Among the findings from the analysis;
- The proportion of PPCs with six or more providers increased from 32 per cent in 1994 to 43 per cent in 2014,
- Sole provider PPCs declined from 50 per cent to 39 per cent.
- And the median number of claims per patient per year remained stable over the 21-year study period.
The study also revealed interesting insights into patient loyalty, said Jorm.
“Despite this shift towards much bigger GP practices and fewer solo GPs, we found that patients’ loyalty to their usual GP and usual GP practice is high, and has been stable over the last 20 years.
“Our findings also show that team-based approaches – where patients see multiple GPs within a practice rather than having a single GP – are associated with greater patient loyalty to the practice. This is encouraging for GPs who need to balance work and family commitments.

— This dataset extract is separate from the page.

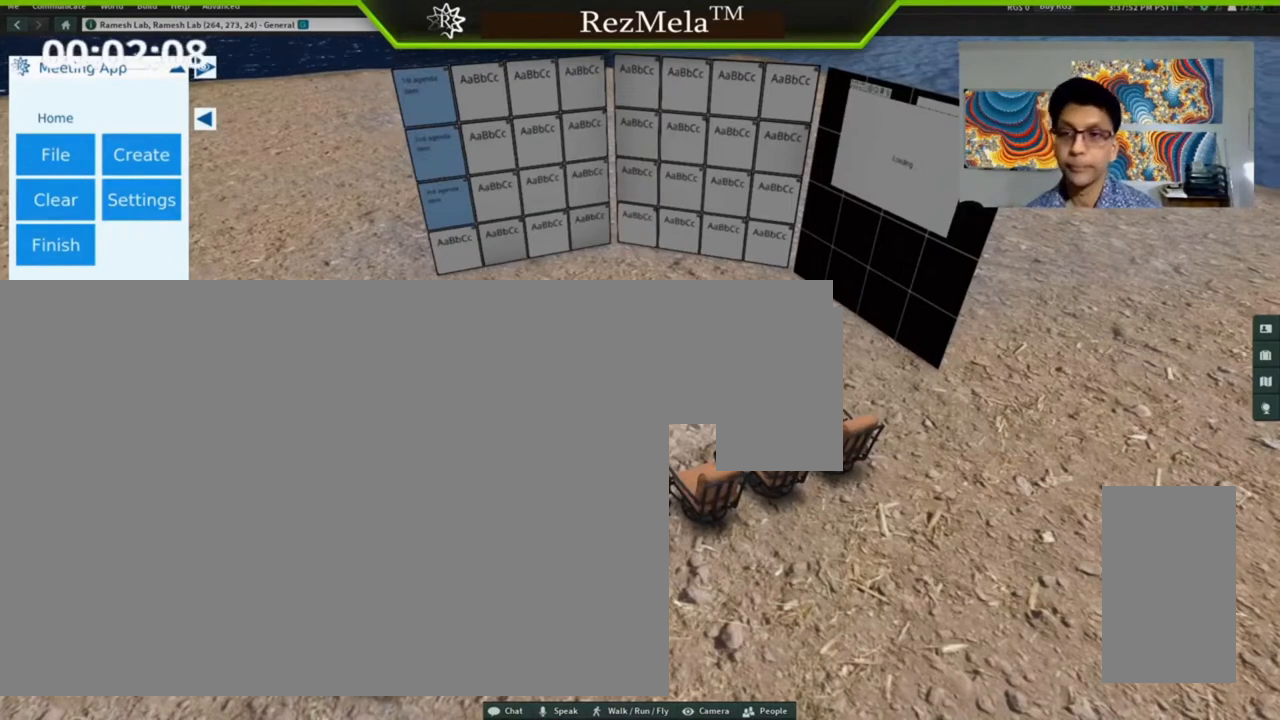
Gameplay with keyboard and mouse; each line is a JSON object with the keys and mouse buttons held at the frame after it. "events" lists presses ("down") and releases ("up") of ".", "/", "0", "1", "2", "3", "4", "5", "6", "7", "8", "9", "a", "alt_l", "alt_r", "b", "backslash", "backspace", "c", "caps_lock", "comma", "ctrl_l", "ctrl_r", "d", "down", "e", "equals", "escape", "f", "f1", "f10", "f11", "f12", "f2", "f3", "f4", "f5", "f6", "f7", "f8", "f9", "g", "h", "i", "j", "k", "l", "lbracket", "left", "m", "minus", "n", "o", "p", "q", "quote", "r", "rbracket", "return", "right", "s", "semicolon", "shift_l", "shift_r", "super", "t", "tab", "tilde", "u", "up", "v", "w", "x", "y", "z", "mouse_left", "mouse_wheel", "mouse_right", "mouse_mb4" and "mouse_mb5" between this image and that frame as [ms after this image, input, new state], when the widget could be followed in between. "mouse_left", "mouse_wheel", "mouse_right", "mouse_mb4", "mouse_mb5" = the "left", "wheel", "right", "mb4", "mb5" buttons of the "mouse" list. No other keys are recorded. "wheel" means that the mouse wheel is clicked or scrolled. Not read: mouse_move.
{"keys": ["alt_l"], "mouse": [], "events": [[167, "alt_l", "down"]]}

She said, “This high level of patient loyalty has implications for the design of incentive programs for encouraging quality primary care if their success relies on the patients’ choice of practice.”
The research also found that the proportion of PPCs in which all providers bulk-billed all consultations ranged from 22 per cent in 1994 to 29 per cent in 2014.
“These trends are consistent with the reported drop in the number of bulk-billed claims to a record low in 2003-4, before increasing after bulk-billing incentives were introduced in 2004,” explains Professor Jorm.
Looking ahead, the novel big data approach used in this study will help researchers monitor the features of Australian general practices and their influence on patient care.
“Our findings open up a new toolbox for exploring how patients use health care services. The next step is to explore the implications of the data on patients’ health and health outcomes,” says Professor Jorm.
The study team included researchers from the UNSW Centre for Big Data Research in Health, UNSW Mathematics and Statistics, and from ANU. The study itself is available in this week’s MJA (online).